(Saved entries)
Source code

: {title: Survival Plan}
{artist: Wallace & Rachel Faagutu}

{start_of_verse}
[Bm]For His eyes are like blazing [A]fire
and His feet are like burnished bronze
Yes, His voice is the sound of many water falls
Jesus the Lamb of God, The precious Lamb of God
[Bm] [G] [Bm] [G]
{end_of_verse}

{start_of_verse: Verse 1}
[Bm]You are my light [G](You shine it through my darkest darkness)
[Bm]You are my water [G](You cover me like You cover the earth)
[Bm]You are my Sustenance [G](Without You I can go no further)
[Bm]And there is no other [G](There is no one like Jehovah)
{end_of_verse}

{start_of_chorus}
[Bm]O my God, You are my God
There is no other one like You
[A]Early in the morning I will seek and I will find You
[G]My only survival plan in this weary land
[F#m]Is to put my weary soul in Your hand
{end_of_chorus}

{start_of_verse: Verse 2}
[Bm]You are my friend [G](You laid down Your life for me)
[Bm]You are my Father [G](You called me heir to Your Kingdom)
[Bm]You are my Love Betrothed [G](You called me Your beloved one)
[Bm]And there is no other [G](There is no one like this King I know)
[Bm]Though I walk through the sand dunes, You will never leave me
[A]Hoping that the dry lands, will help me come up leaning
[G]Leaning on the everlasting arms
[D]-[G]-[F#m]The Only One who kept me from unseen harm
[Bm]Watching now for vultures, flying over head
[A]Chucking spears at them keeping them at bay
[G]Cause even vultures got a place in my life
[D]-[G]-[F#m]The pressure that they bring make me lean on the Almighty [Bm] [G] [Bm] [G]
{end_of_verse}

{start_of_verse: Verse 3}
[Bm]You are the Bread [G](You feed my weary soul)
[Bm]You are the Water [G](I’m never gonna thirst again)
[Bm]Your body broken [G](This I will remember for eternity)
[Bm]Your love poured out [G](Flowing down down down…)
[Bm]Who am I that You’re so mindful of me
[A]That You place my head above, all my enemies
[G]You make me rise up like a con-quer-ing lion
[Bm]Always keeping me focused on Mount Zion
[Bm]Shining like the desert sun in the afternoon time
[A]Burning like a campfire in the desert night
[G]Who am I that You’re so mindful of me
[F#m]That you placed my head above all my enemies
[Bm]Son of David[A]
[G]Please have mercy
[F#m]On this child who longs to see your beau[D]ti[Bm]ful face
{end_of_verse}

#### [WHAT IS REQUIRED]
Reproduce verbatim the stretch of lines beginning with the one containing "[G]Leaning on the everlasting arms" and ending at the close of the entries above.

#### [SOLUTION TO THE PROBLEM]
[G]Leaning on the everlasting arms
[D]-[G]-[F#m]The Only One who kept me from unseen harm
[Bm]Watching now for vultures, flying over head
[A]Chucking spears at them keeping them at bay
[G]Cause even vultures got a place in my life
[D]-[G]-[F#m]The pressure that they bring make me lean on the Almighty [Bm] [G] [Bm] [G]
{end_of_verse}

{start_of_verse: Verse 3}
[Bm]You are the Bread [G](You feed my weary soul)
[Bm]You are the Water [G](I’m never gonna thirst again)
[Bm]Your body broken [G](This I will remember for eternity)
[Bm]Your love poured out [G](Flowing down down down…)
[Bm]Who am I that You’re so mindful of me
[A]That You place my head above, all my enemies
[G]You make me rise up like a con-quer-ing lion
[Bm]Always keeping me focused on Mount Zion
[Bm]Shining like the desert sun in the afternoon time
[A]Burning like a campfire in the desert night
[G]Who am I that You’re so mindful of me
[F#m]That you placed my head above all my enemies
[Bm]Son of David[A]
[G]Please have mercy
[F#m]On this child who longs to see your beau[D]ti[Bm]ful face
{end_of_verse}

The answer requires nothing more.